*Extract to read*

Therefore, when the lower metal panel 60 and the insulating body 30 are integrated as a whole as shown in FIG. 5, the two corresponding internal bending boards 62b of the lower metal panel 60 are embedded and engaged precisely with the embedding section 32a being disposed on both sides of the insulating body 30 and having a guide track function and thus limiting and fixing the insulating body 30 and integrating with the lower metal panel 60 as a whole.

In view of the above, the panel 61 of the lower metal panel 60 is defined as the bottom of the embedding groove 34 of the insulating body 30, after the lower metal panel 60 and the insulating body 30 are integrated as a whole, and thus providing a metal housing for the bottom of the insulating body 30.

In the meantime, the sidewalls 32 on both sides of the insulating body 30 keep a predetermined distance from the external bending boards 62a on both sides of the panel 61 of the lower metal panel 60 as shown in FIG. 5 to define a sliding space 66 in the shape of a sliding groove as shown in FIGS. 2, 3 and 7. In addition to accommodating the wings 42 on both sides of the movable lid 40 of the FPC connector 20, the external bending boards 62a of the lower metal panel 60, the side wall 32 of the insulating body 30 and the wing 42 of the movable lid 40 mutually define a sliding mechanism by such assembling structure, so that the movable lid 4 corresponding to the insulting body 30 of the FPC connector 2 shall be pulled out or pushed in.

To strengthen the assembling structure between the insulating body 30 and the lower metal panel 60, the present invention also provides another embodiment for the structure of the lower metal panel 60 to go with the structure of the insulating body 30. As shown in FIGS. 4 and 5, a tenon groove 62e is disposed on a vertical surface of the internal bending board 62b of the lower metal panel 60, so that the latch member 32b of the insulating body 30 is latched into the tenon groove 62e of the lower metal panel 60 to achieve the effective of securing the assembling structure between the insulating body 30 and the lower metal panel 60.

*Task list*
1) Answer these questions about the passage on the connector's lower metal panel and insulating body.
(a) After the two parts are integrated, what is the panel 61 defined as?
(b) Which two features, kept at a predetermined distance from each other, define the sliding space 66?
(c) Where is the tenon groove 62e disposed?
2) List every figure number that the connector passage cites.
3) Carry the passage on the connector's lower metal panel and insulating body further, starting after its final sentence.
The records play no part in the work on this passage.

*Stored records*
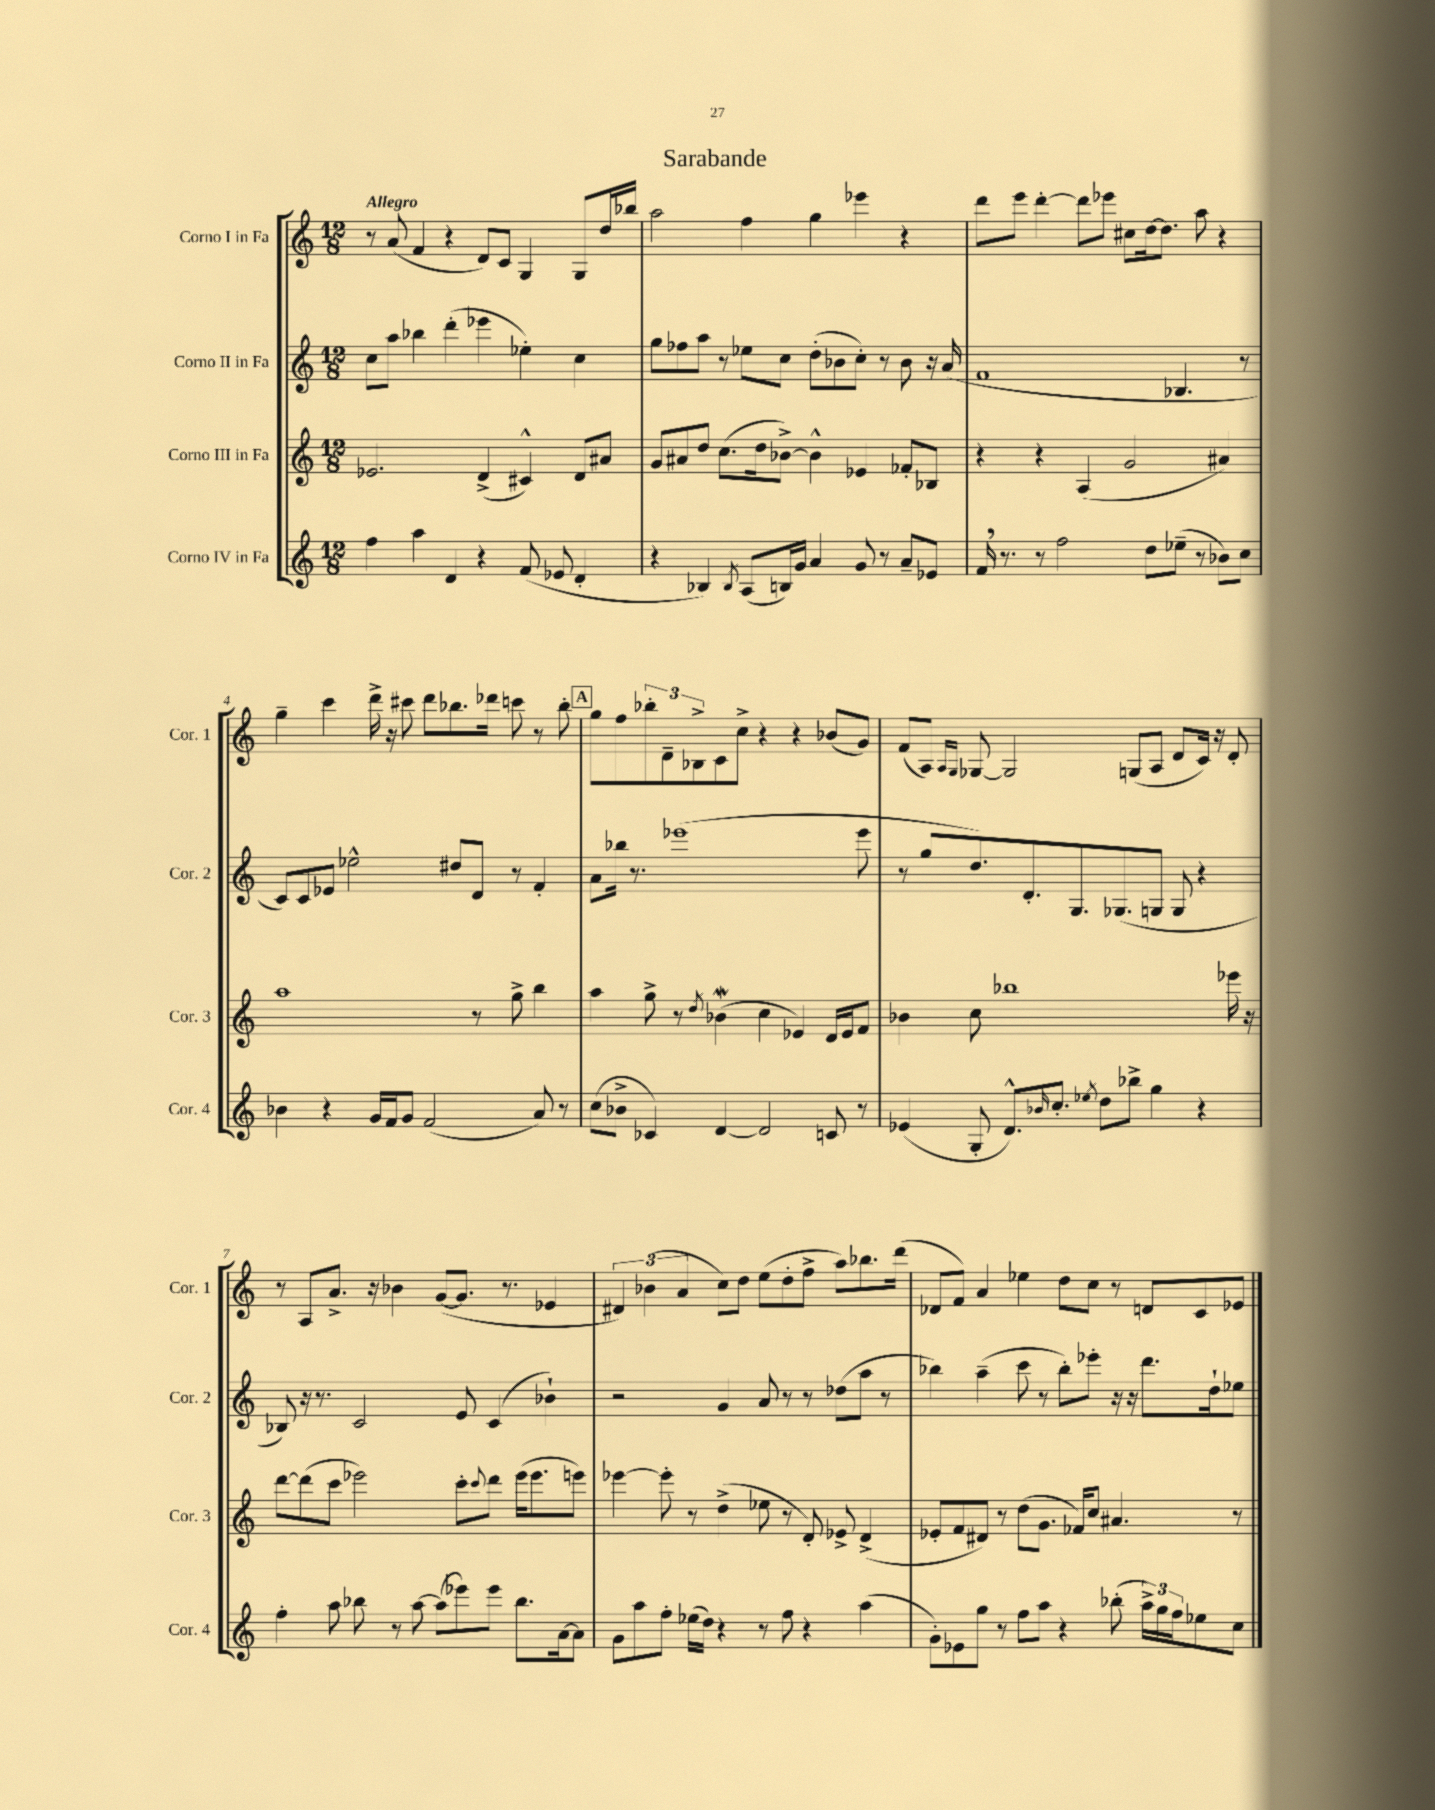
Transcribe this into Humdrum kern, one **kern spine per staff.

**kern	**kern	**kern	**kern
*part4	*part3	*part2	*part1
*staff4	*staff3	*staff2	*staff1
*I"Corno IV in Fa	*I"Corno III in Fa	*I"Corno II in Fa	*I"Corno I in Fa
*I'Cor. 4	*I'Cor. 3	*I'Cor. 2	*I'Cor. 1
*clefG2	*clefG2	*clefG2	*clefG2
*k[]	*k[]	*k[]	*k[]
*M12/8	*M12/8	*M12/8	*M12/8
=1	=1	=1	=1
!	!	!	!LO:TX:a:B:t=Allegro
4ff\	2.e-X/	8cc\L	8r
.	.	8aa\J	(8a/
4aa\	.	4bb-X\	4f/
4d/	.	(4ddd'\	4r
4r	(4d^/	4eee-X\	8d/L)
.	.	.	8c/J
(8f/	4c#X^^/)	4ee-X'\)	4G/
8e-X/	.	.	.
4d'/	8d/L	4cc\	8G/L
.	8a#X/J	.	16dd/L
.	.	.	16bb-X/JJ
=2	=2	=2	=2
4r	8g/L	8gg\L	2aa\
.	8a#X/	8ff-X\	.
4B-X/)	8dd/J	8aa\J	.
.	(8.cc\L	8r	.
8qB-/	.	.	.
(8A/L	.	8ee-X\L	4ff\
.	16dd\k	.	.
16Bn/L)	[8b-X^\J)	8cc\J	.
16g/JJ	.	.	.
4a/	4b-^^\]	(8dd'\L	4gg\
.	.	8b-X\	.
8g/	4e-X/	8cc'\J)	4eee-X\
8r	.	8r	.
8a~/L	8f-X'/L	8b-\	4r
8e-X/J	8B-X/J	16r	.
.	.	(16a/	.
=3	=3	=3	=3
16f,/	4r	1f	8ddd\L
8.r	.	.	.
.	.	.	8eee\J
8r	4r	.	[4ddd'\
2ff\	.	.	.
.	(4A/	.	8ddd\L]
.	.	.	8eee-X\J
.	2g/	.	8cc#X\L
8dd\L	.	.	[16dd\k
.	.	.	8.dd\J]
(8ee-X~\J	.	4.B-X/	.
8r	.	.	8aa\
8b-X\L)	4a#X/)	.	4r
8cc\J	.	8r	.
!!LO:LB:g=z
=4	=4	=4	=4
4b-X\	1aa	8c/L)	4gg~\
.	.	8c/	.
4r	.	8e-X/J	4ccc\
.	.	2ee-X^^\	.
16g/LL	.	.	16ddd^\
16f/J	.	.	16r
8g/J	.	.	8ccc#X\
(2f/	.	.	8ddd\L
.	.	8dd#X/L	8.bb-X\
.	8r	8d/J	.
.	.	.	16ddd-X\Jk
.	8gg^\	8r	8cccn\
8a/)	4bb\	4f'/	8r
8r	.	.	8bb-'\
!!LO:REH:place=s1:t=A
=5	=5	=5	=5
(8cc\L	4aa\	8a\L	8gg\L
8b-X^\J	.	16bb-X\Jk	8ff\
.	.	8.r	.
4c-X/)	8gg^\	.	12bb-X'\
.	.	.	12d~\
.	8r	(1eee-X	.
.	.	.	12B-X^\
.	8qdd/	.	.
[4d/	(4b-Xw\	.	8c\
.	.	.	8cc^\J
2d/]	4cc\	.	4r
.	4e-X/)	.	4r
8cn/	16d/LL	.	(8b-X/L
.	16e-/J	.	.
8r	8f/J	8eee-\	8g/J)
=6	=6	=6	=6
(4e-X/	4b-X\	8r	(8f/L
.	.	8gg/L	8A/J)
.	.	.	16qqA/LL
.	.	.	16qqG/JJ
8G'/	8cc\	8.dd/)	[8G-X/
8.d^^/L)	1bb-X	.	2G-/]
.	.	8.d'/	.
16qqb-X/	.	.	.
8.cc'/J	.	.	.
.	.	8.G/	.
8qee-X/	.	.	.
8dd\L	.	.	.
.	.	(8.G-X/	.
8bb-X^\J	.	.	(8Gn/L
4gg\	.	8Gn/J	8A/J
.	.	8G/	8d/L
4r	.	4r	16c/Jk)
.	.	.	16r
.	16eee-X\	.	8d'/
.	16r	.	.
!!LO:LB:g=z
=7	=7	=7	=7
4ff'\	[8ddd\L	8B-X/)	8r
.	(8ddd\]	16r	8A/L
.	.	8.r	.
8aa\	8ccc\J	.	8.a^/J
8bb-X\	2eee-X\)	2c/	.
.	.	.	16r
8r	.	.	4b-X\
[8aa\	.	.	.
(8aa\L]	.	.	([8g/L
8eee-X\)	8ccc'\L	8e/	8.g/J]
.	8qqccc/	.	.
8eee-\J	8ddd\J	(4c/	.
.	.	.	8.r
8.bb-\L	(16eee-\KL	.	.
.	8.eee-\	.	.
.	.	4b-X`\)	4e-X/
[16a\k	.	.	.
8a\J]	8eeen\J)	.	.
=8	=8	=8	=8
8g\L	[4eee-X\	2r	6d#X/)
8aa\	.	.	.
.	.	.	(6b-X\
8ff'\J	8eee-'\]	.	.
.	.	.	6a/
(16ee-X\LL	8r	.	.
16dd\JJ)	.	.	.
4r	(4dd^\	4g/	8cc\L)
.	.	.	8dd\J
8r	8ee-X\	8a/	(8ee\L
8ff\	8r	8r	8dd'\
4r	8d'/)	8r	8ff^\J
.	8e-X^/	(8dd-X\L	8aa\L)
(4aa\	(4d^/	8aa\J	8.bb-X\
.	.	8r	.
.	.	.	(16ddd\Jk
=9	=9	=9	=9
8g'\L)	8e-X'/L	4bb-X\)	8d-X/L
8e-X\	8f/	.	8f/J)
8gg\J	8d#X/J)	(4aa~\	4a/
8r	8r	.	.
8ff\L	(8dd\L	8ccc\	4ee-X\
8aa\J	8.g\J	8r	.
4r	.	8bb-'\L)	8dd\L
.	16f-X/KL)	.	.
.	8cc/J	8eee-X'\J	8cc\J
(8bb-X'\	4.a#X/	16r	8r
.	.	16r	.
24aa^\LL)	.	8.ddd\L	8dn/L
24gg\	.	.	.
24ff\J	.	.	.
8ee-X\	.	.	8c/
.	.	16dd`\k	.
8cc\J	8r	8ee-X\J	8e-X/J
==	==	==	==
*-	*-	*-	*-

*Responses by task*
1)
(a) The bottom of the embedding groove 34 of the insulating body 30.
(b) The sidewalls 32 on both sides of the insulating body 30 and the external bending boards 62a on both sides of the panel 61.
(c) On a vertical surface of the internal bending board 62b of the lower metal panel 60.

2) 2, 3, 4, 5, 7

3)
Alternatively, as shown in FIGS. 4, 7 and 8, an insert pin 64 is protruded from the panel 61 of the lower metal panel 60. The insert pin 64 of the lower metal panel 60 is embedded into a channel structure 33b of the insulating body 30 when the lower metal panel 60 and the insulating body 30 are integrated as a whole. By embedding the insert pin 64 of the lower metal panel 6 into the channel structure 33b of the insulating body 30, the present invention achieves the effect of strengthening the assembling structure between the insulating body 30 and the lower metal panel 60.

Further, a pair of grounding pins 65 is outwardly protruded from the panel 61 of the lower metal panel 6 as shown in FIG. 7. If the FPC connector 20 of the present invention is built on the printed circuit board 90, the pair of grounding pins 65 of the lower metal panel 60 and the printed circuit board 90 constitutes a grounding status, so that the whole metal housing of the FPC connector 20 is grounded.

In the meantime, a contact member 63 is protruded from the surface of the panel 61 of the lower metal panel 60 and has a slight resilience as shown in FIGS. 7 and 8. If the movable lid 40 is pushed into the embedding groove 34 of the insulating body 30, then a contact panel 81a of a grounding metal panel 80 on the guide board 41 of the movable lid 40 will be electrically connected with a contact member 63 of the lower metal panel 60. The grounding status defined by grounding the pair of grounding pins 65 of the lower metal panel 60 constitute a grounding status for the FPC connector 20.

Referring to FIGS. 4 and 5, to facilitate embedding and engaging the two corresponding internal bending boards 62b of the lower metal panel 60 onto the embedding section 32a of the insulating body 30 when the lower metal panel 60 and the insulating body are assembled, the internal bending board 62b of the lower metal panel 60 comes with a first bending board 62c and a second bending board 62d by means of building the latch groove 62e to facilitate embedding the insulating body 30. The second bending board 62d is longer then the bending section as shown in FIGS. 5 and 7. If another upper metal panel 70 is assembled to the insulating body 30 thereafter, the bent section of the second bending board 62d of the lower metal panel 60 will be in contact with the upper metal panel 70, such that the whole metal housing of the FPC connector 20 is grounded.

As shown in FIGS. 4 to 7 the upper metal panel 70 of this present invention has a long panel 71, a bending section 72b individually bent downward and disposed on both sides of the panel 71 of the upper metal panel 70, and an insert pin 72c protruded from the front end of each bending section 72b.

By embedding the bending section 72b of the upper metal panel 70 into the channel 32c of the embedding section 32a on both sides of the insulating body 32 and inserting the insert pin 72c of the bending section 72b of the upper metal panel 70 into the embedding hole 33c of the back wall 33 of the insulating body 30, the upper metal panel 70 and the insulating body 30 are integrated as a whole, and these components together with the lower metal panel 60 constitute a metal housing for the FPC connector 20, and thus electrically connecting the internal bending board 62b of the lower metal panel 60.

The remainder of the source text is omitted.